Once again, an overrated class. Foner is a clear, articulate and concise lecturer, but I do not feel that he has the passion for this course that I would expect him to have. The readings areinformative, as are the small discussion groups.
More people have read Eric Foner's version of American History than any other historian's, since he consulted for an attraction in Disneyworld. In keeping with the theme of history for the masses, he's got major leftist roots. In addition, legend has it that Foner's great grandparents indirectly caused the Russian Revolution by booting Trotsky out of their Lower East Side apartment, the impetus for that rabblerouser's return to Russia. Foner peppers his lectures with anecdotes, some of which are relevant and all of which are amusing. Lectures often summarize the readings but don't engage them in a meaningful way.

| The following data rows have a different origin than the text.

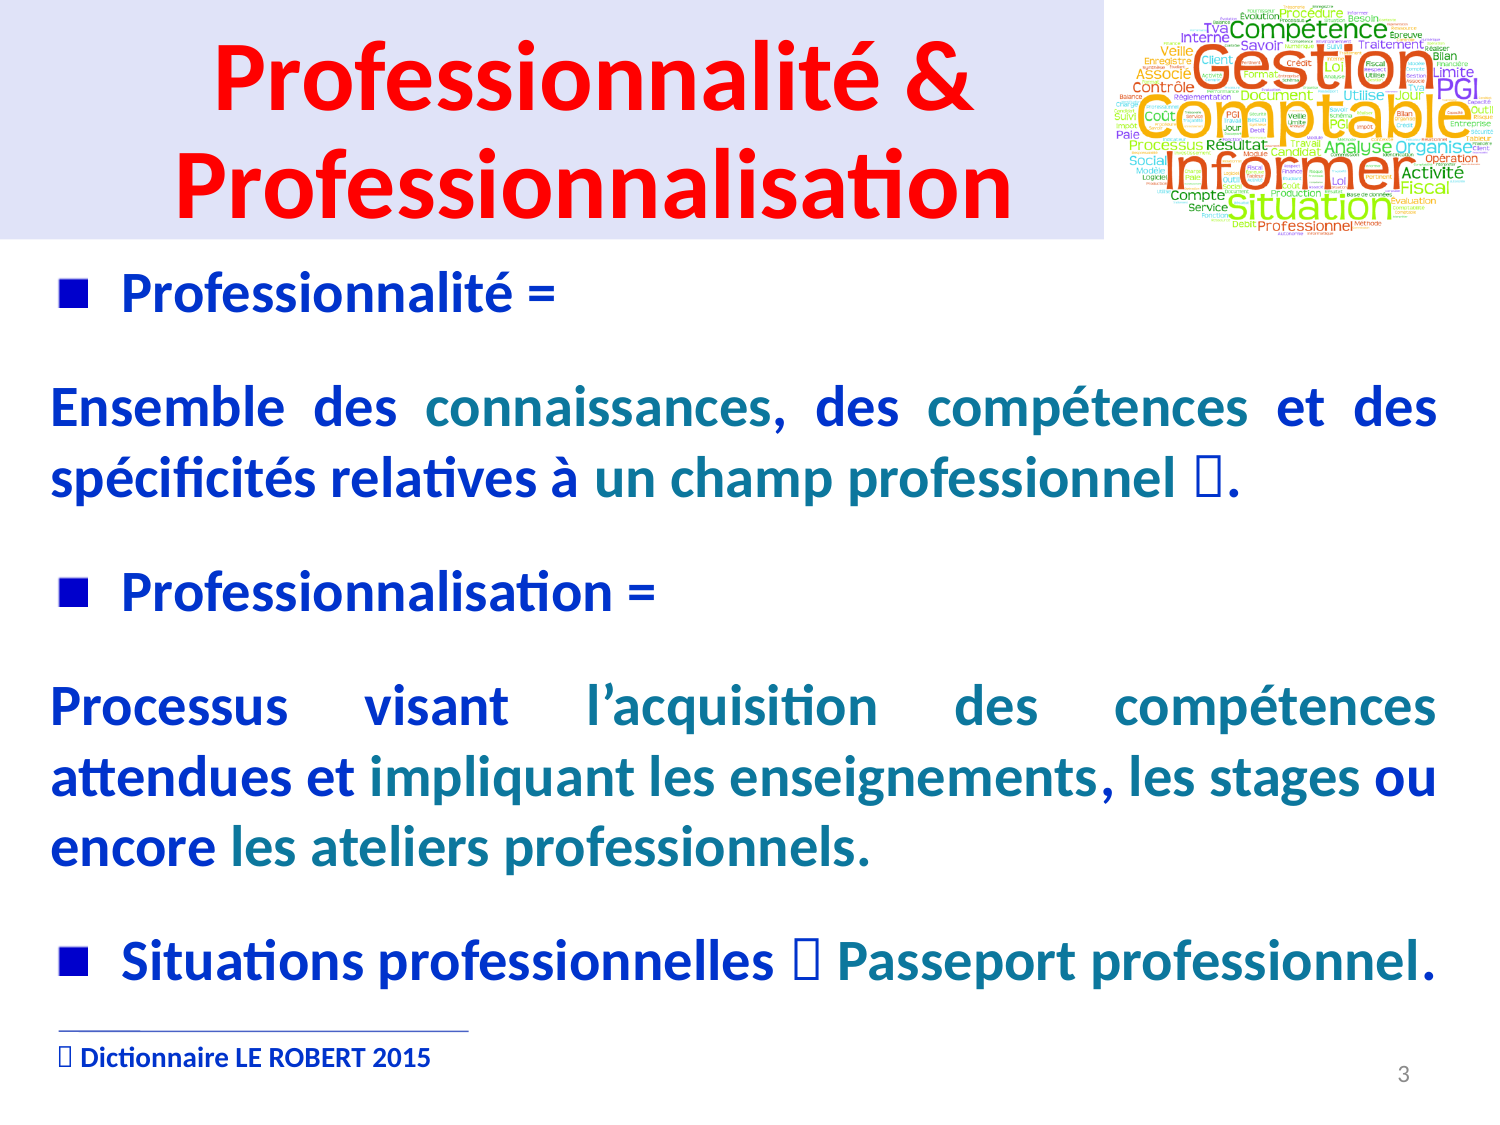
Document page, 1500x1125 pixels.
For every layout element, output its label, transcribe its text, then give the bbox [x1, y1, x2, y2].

slide_number 3 [1074, 1042, 1425, 1103]
picture [50, 938, 88, 976]
title Professionnalité & Professionnalisation [84, 21, 1105, 244]
picture [1104, 0, 1500, 241]
list Professionnalité = Ensemble des connaissances, des compétences et des spécificités relatives à un champ professionnel . Professionnalisation = Processus visant l’acquisition des compétences attendues et impliquant les enseignements, les stages ou encore les ateliers professionnels. Situations professionnelles  Passeport professionnel. [34, 245, 1454, 1032]
text_box  Dictionnaire LE ROBERT 2015 [41, 1031, 447, 1081]
picture [50, 270, 88, 308]
picture [50, 569, 88, 607]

Civil War & Reconstruction Class is supposedly a lot better than Jacksonian Democracy class.
To quote Flavor Flav, believe the hype. Foner really is is an amazing historian, an engaging lecturer and one of the best writers in the academic world today. He is also funny as hell, armed with the self-deprecating humor of a white opener on Russell Simmons. Some find his Radical Tradition in American Politics course to be a bit scatterbrained, but the bottom line is, if he is teaching a lecture this semester, take it. And if the course is full, sit in on it anyway.